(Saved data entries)
....................

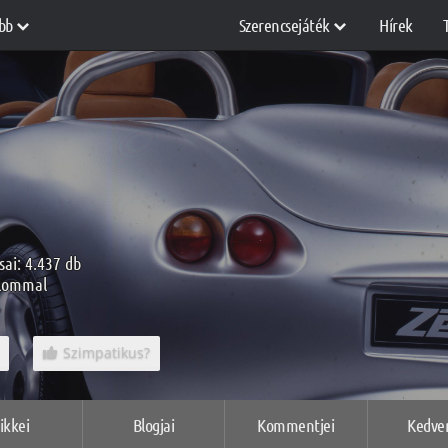
bb
Szerencsejáték
Hírek
sai: 4.437 db
alommal
Szimpatikus?
ikkei
Blogjai
Kommentjei
Kedve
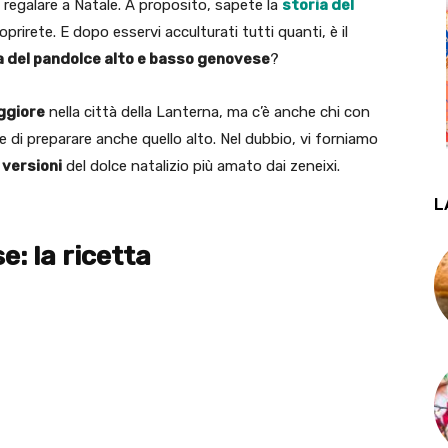
 regalare a Natale. A proposito, sapete la
storia del
coprirete. E dopo esservi acculturati tutti quanti, è il
a del pandolce alto e basso genovese
?
aggiore
nella città della Lanterna, ma c’è anche chi con
ie di preparare anche quello alto. Nel dubbio, vi forniamo
 versioni
del dolce natalizio più amato dai zeneixi.
L
: la ricetta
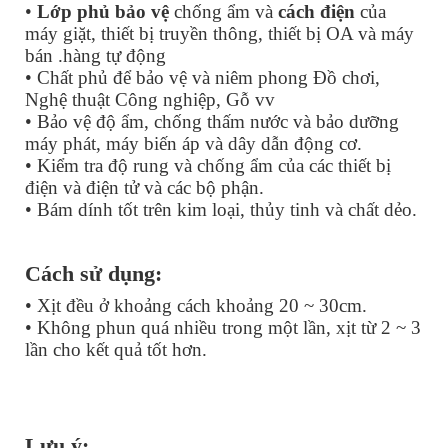
•
Lớp phủ bảo vệ
chống ẩm và
cách điện
của
máy giặt, thiết bị truyền thông, thiết bị OA và máy
bán .hàng tự động
• Chất phủ để bảo vệ và niêm phong Đồ chơi,
Nghệ thuật Công nghiệp, Gỗ vv
• Bảo vệ độ ẩm, chống thấm nước và bảo dưỡng
máy phát, máy biến áp và dây dẫn động cơ.
• Kiểm tra độ rung và chống ẩm của các thiết bị
điện và điện tử và các bộ phận.
• Bám dính tốt trên kim loại, thủy tinh và chất dẻo.
Cách sử dụng:
• Xịt đều ở khoảng cách khoảng 20 ~ 30cm.
• Không phun quá nhiều trong một lần, xịt từ 2 ~ 3
lần cho kết quả tốt hơn.
Lưu ý:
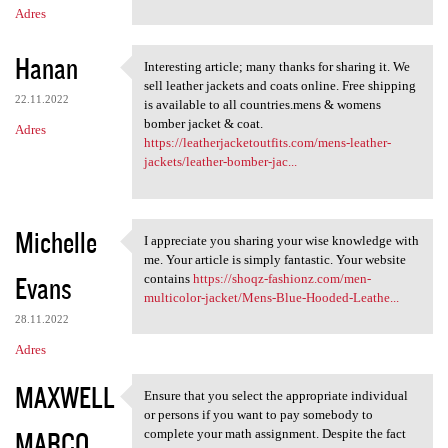
Adres
Hanan
Interesting article; many thanks for sharing it. We
Interesting article; many
sell leather jackets and coats online. Free shipping
22.11.2022
is available to all countries.mens & womens
bomber jacket & coat.
Adres
https://leatherjacketoutfits.com/mens-leather-
jackets/leather-bomber-jac...
Michelle
I appreciate you sharing your wise knowledge with
I appreciate you sharing your
me. Your article is simply fantastic. Your website
Evans
contains
https://shoqz-fashionz.com/men-
multicolor-jacket/Mens-Blue-Hooded-Leathe...
28.11.2022
Adres
MAXWELL
Ensure that you select the appropriate individual
Ensure that you select the
or persons if you want to pay somebody to
MARCO
complete your math assignment. Despite the fact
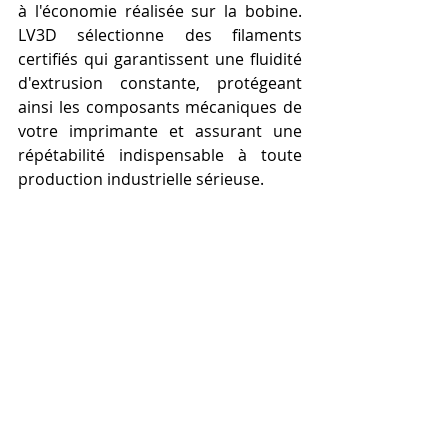
à l'économie réalisée sur la bobine. 
LV3D sélectionne des filaments 
certifiés qui garantissent une fluidité 
d'extrusion constante, protégeant 
ainsi les composants mécaniques de 
votre imprimante et assurant une 
répétabilité indispensable à toute 
production industrielle sérieuse.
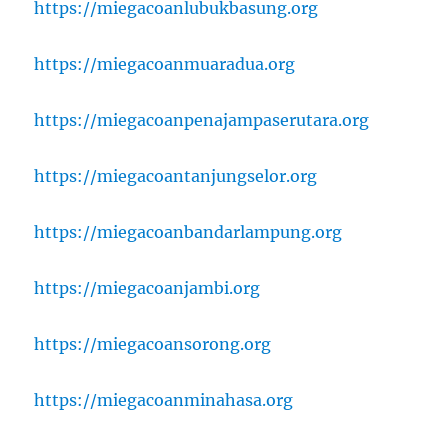
https://miegacoanlubukbasung.org
https://miegacoanmuaradua.org
https://miegacoanpenajampaserutara.org
https://miegacoantanjungselor.org
https://miegacoanbandarlampung.org
https://miegacoanjambi.org
https://miegacoansorong.org
https://miegacoanminahasa.org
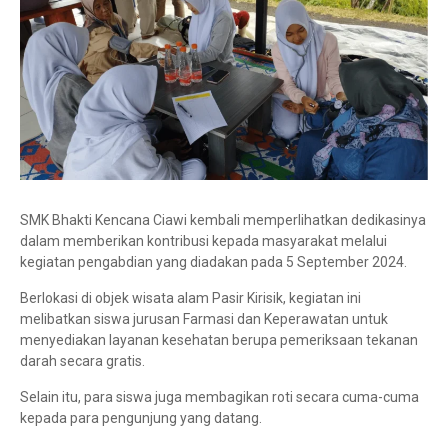
SMK Bhakti Kencana Ciawi kembali memperlihatkan dedikasinya
dalam memberikan kontribusi kepada masyarakat melalui
kegiatan pengabdian yang diadakan pada 5 September 2024.
Berlokasi di objek wisata alam Pasir Kirisik, kegiatan ini
melibatkan siswa jurusan Farmasi dan Keperawatan untuk
menyediakan layanan kesehatan berupa pemeriksaan tekanan
darah secara gratis.
Selain itu, para siswa juga membagikan roti secara cuma-cuma
kepada para pengunjung yang datang.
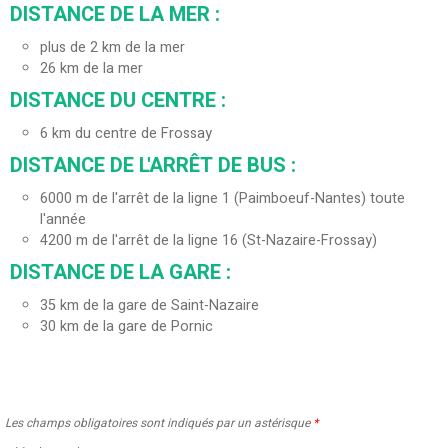
DISTANCE DE LA MER :
plus de 2 km de la mer
26
km de la mer
DISTANCE DU CENTRE :
6
km du centre de Frossay
DISTANCE DE L'ARRÊT DE BUS :
6000
m de l'arrêt de la ligne 1 (Paimboeuf-Nantes) toute
l'année
4200
m de l'arrêt de la ligne 16 (St-Nazaire-Frossay)
DISTANCE DE LA GARE :
35
km de la gare de Saint-Nazaire
30
km de la gare de Pornic
Les champs obligatoires sont indiqués par un astérisque
*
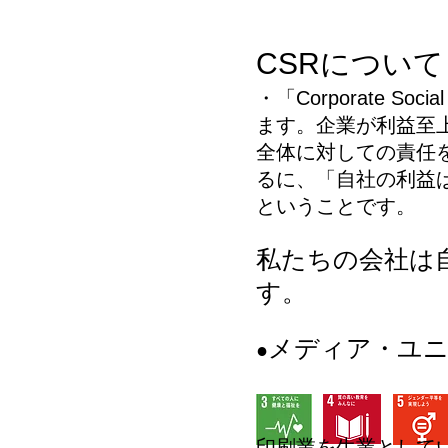
CSRについて
・「Corporate S
ます。企業が利益至
全体に対しての責任
るに、「自社の利益
ということです。
​私たちの会社
す。
メディア・ユニ
●
印刷業を生業として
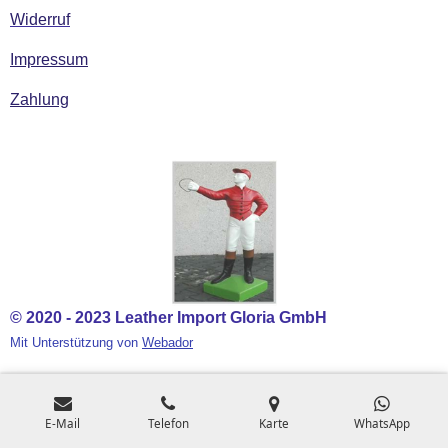
Widerruf
Impressum
Zahlung
© 2020 - 2023 Leather Import Gloria GmbH
Mit Unterstützung von
Webador
E-Mail
Telefon
Karte
WhatsApp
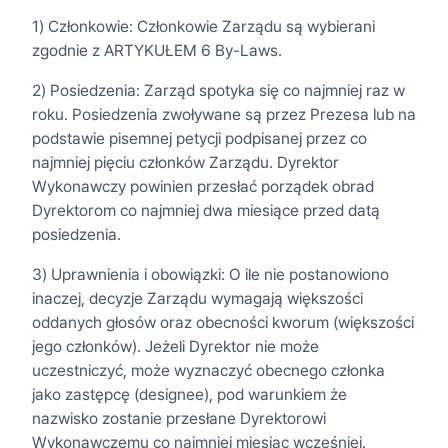
1) Członkowie: Członkowie Zarządu są wybierani
zgodnie z ARTYKUŁEM 6 By-Laws.
2) Posiedzenia: Zarząd spotyka się co najmniej raz w
roku. Posiedzenia zwoływane są przez Prezesa lub na
podstawie pisemnej petycji podpisanej przez co
najmniej pięciu członków Zarządu. Dyrektor
Wykonawczy powinien przesłać porządek obrad
Dyrektorom co najmniej dwa miesiące przed datą
posiedzenia.
3) Uprawnienia i obowiązki: O ile nie postanowiono
inaczej, decyzje Zarządu wymagają większości
oddanych głosów oraz obecności kworum (większości
jego członków). Jeżeli Dyrektor nie może
uczestniczyć, może wyznaczyć obecnego członka
jako zastępcę (designee), pod warunkiem że
nazwisko zostanie przesłane Dyrektorowi
Wykonawczemu co najmniej miesiąc wcześniej.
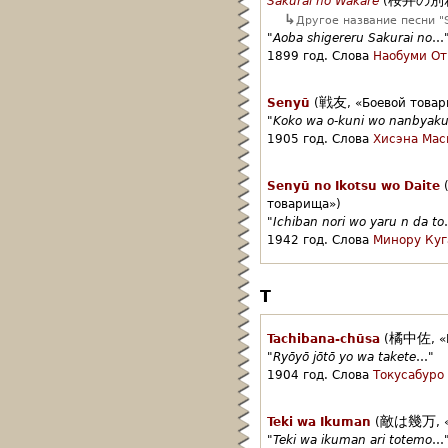
Sakurai no Wakare
(
↳
Другое название песни "S
"
Aoba shigereru Sakurai no
…
1899 год.
Слова
Наобуми От
戦友
Senyū
(
,
«Боевой това
"
Koko wa o-kuni wo nanbyaku
1905 год.
Слова
Хисэна Мас
Senyū no Ikotsu wo Daite
товарища»)
"
Ichiban nori wo yaru n da to
1942 год.
Слова
Минору Куг
T
橘中佐
Tachibana-chūsa
(
,
«
"
Ryōyō jōtō yo wa takete
…"
1904 год.
Слова
Токусабуро
敵は幾万
Teki wa Ikuman
(
,
"
Teki wa ikuman ari totemo
…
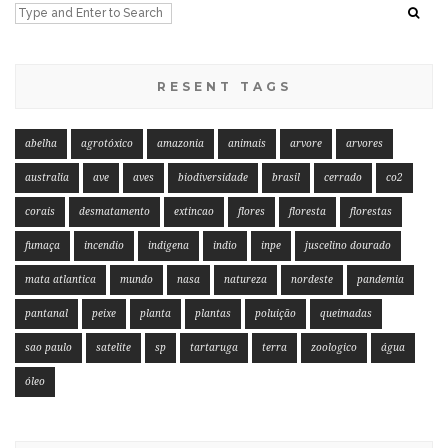
RESENT TAGS
abelha
agrotóxico
amazonia
animais
arvore
arvores
australia
ave
aves
biodiversidade
brasil
cerrado
co2
corais
desmatamento
extincao
flores
floresta
florestas
fumaça
incendio
indigena
indio
inpe
juscelino dourado
mata atlantica
mundo
nasa
natureza
nordeste
pandemia
pantanal
peixe
planta
plantas
poluição
queimadas
sao paulo
satelite
sp
tartaruga
terra
zoologico
água
óleo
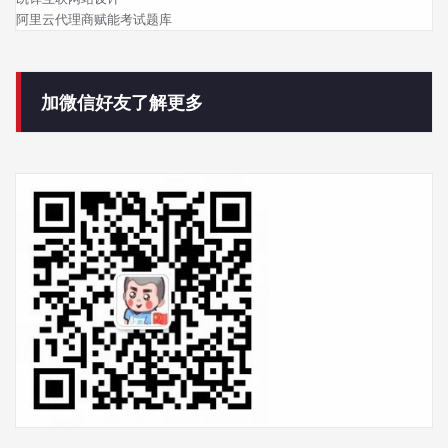
阿里云代理商赋能考试题库
加微信好友了解更多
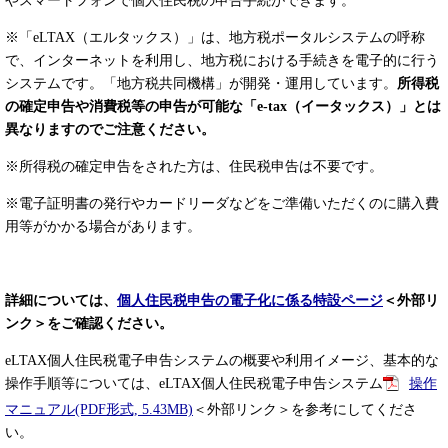
やスマートフォンで個人住民税の申告手続ができます。
※「eLTAX（エルタックス）」は、地方税ポータルシステムの呼称
で、インターネットを利用し、地方税における手続きを電子的に行う
システムです。「地方税共同機構」が開発・運用しています。
所得税
の確定申告や消費税等の申告が可能な「e-tax（イータックス）」とは
異なりますのでご注意ください。
※所得税の確定申告をされた方は、住民税申告は不要です。
※電子証明書の発行やカードリーダなどをご準備いただくのに購入費
用等がかかる場合があります。
詳細については、
個人住民税申告の電子化に係る特設ページ
＜外部リ
ンク＞
をご確認ください。
eLTAX個人住民税電子申告システムの概要や利用イメージ、基本的な
操作手順等については、eLTAX個人住民税電子申告システム​
操作
マニュアル(PDF形式, 5.43MB)
＜外部リンク＞
を参考にしてくださ
い。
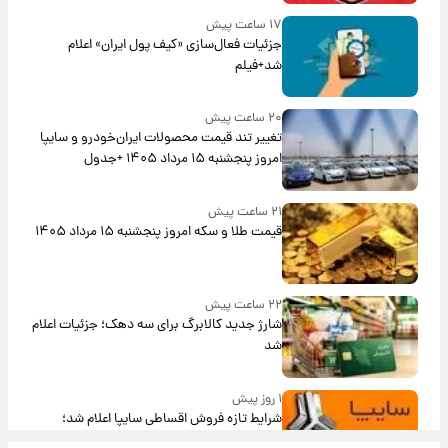
۱۷ ساعت پیش
جزئیات فعال‌سازی «کیف پول ایران» اعلام
شد+فیلم
۲۰ ساعت پیش
تغییر تند قیمت محصولات ایران‌خودرو و سایپا
امروز پنجشنبه ۱۵ مرداد ۱۴۰۵ +جدول
۲۱ ساعت پیش
قیمت طلا و سکه امروز پنجشنبه ۱۵ مرداد ۱۴۰۵
۲۲ ساعت پیش
شارژ جدید کالابرگ برای سه دهک؛ جزئیات اعلام
شد
۱ روز پیش
شرایط تازه فروش اقساطی سایپا اعلام شد؛
شاهین، کوییک، اطلس، سهند و ساینا با اقساط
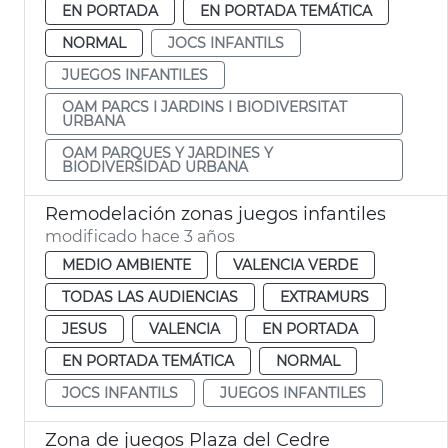
EN PORTADA
EN PORTADA TEMÁTICA
NORMAL
JOCS INFANTILS
JUEGOS INFANTILES
OAM PARCS I JARDINS I BIODIVERSITAT
URBANA
OAM PARQUES Y JARDINES Y
BIODIVERSIDAD URBANA
Remodelación zonas juegos infantiles
modificado hace 3 años
MEDIO AMBIENTE
VALENCIA VERDE
TODAS LAS AUDIENCIAS
EXTRAMURS
JESUS
VALENCIA
EN PORTADA
EN PORTADA TEMÁTICA
NORMAL
JOCS INFANTILS
JUEGOS INFANTILES
Zona de juegos Plaza del Cedre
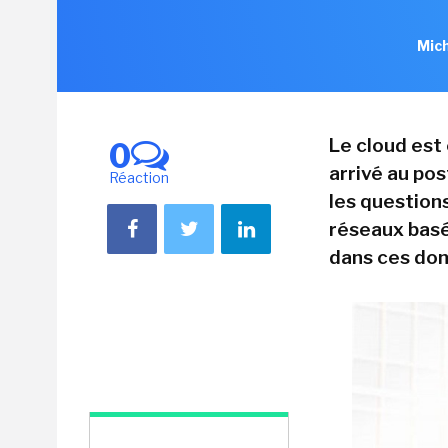
Mich
Le cloud est 
0
arrivé au po
Réaction
les question
réseaux basés
dans ces do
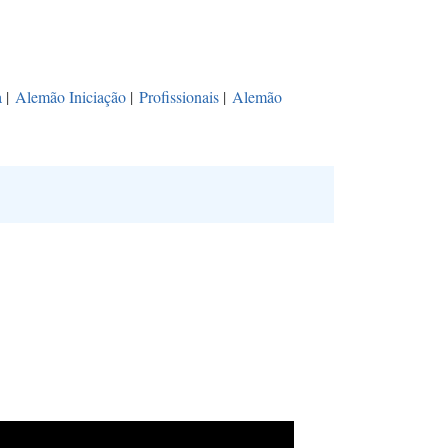
a
|
Alemão Iniciação
|
Profissionais
|
Alemão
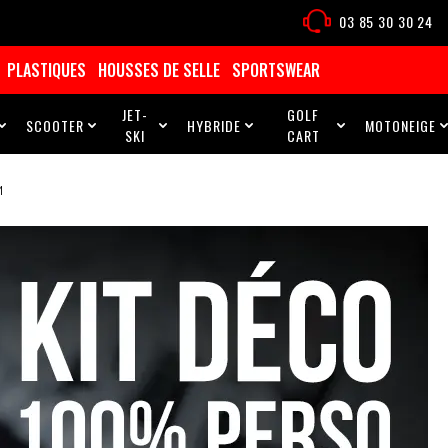
03 85 30 30 24
PLASTIQUES
HOUSSES DE SELLE
SPORTSWEAR
JET-
GOLF
SCOOTER
HYBRIDE
MOTONEIGE





SKI
CART
M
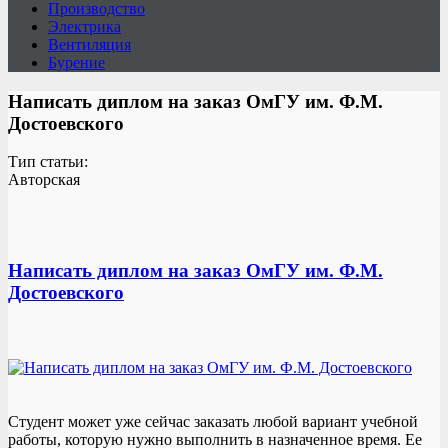
Производство
Электрика
Вентиляция
Бурение
Написать диплом на заказ ОмГУ им. Ф.М.
Достоевского
Тип статьи:
Авторская
Написать диплом на заказ ОмГУ им. Ф.М.
Достоевского
Студент может уже сейчас заказать любой вариант учебной
работы, которую нужно выполнить в назначенное время. Ее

....................

- _Exercise objective_: Every line above that holds the word "جزئیات" is to be found and copied.

- _Reply to the exercise_:
جزئیات فعال‌سازی «کیف پول ایران» اعلام
شارژ جدید کالابرگ برای سه دهک؛ جزئیات اعلام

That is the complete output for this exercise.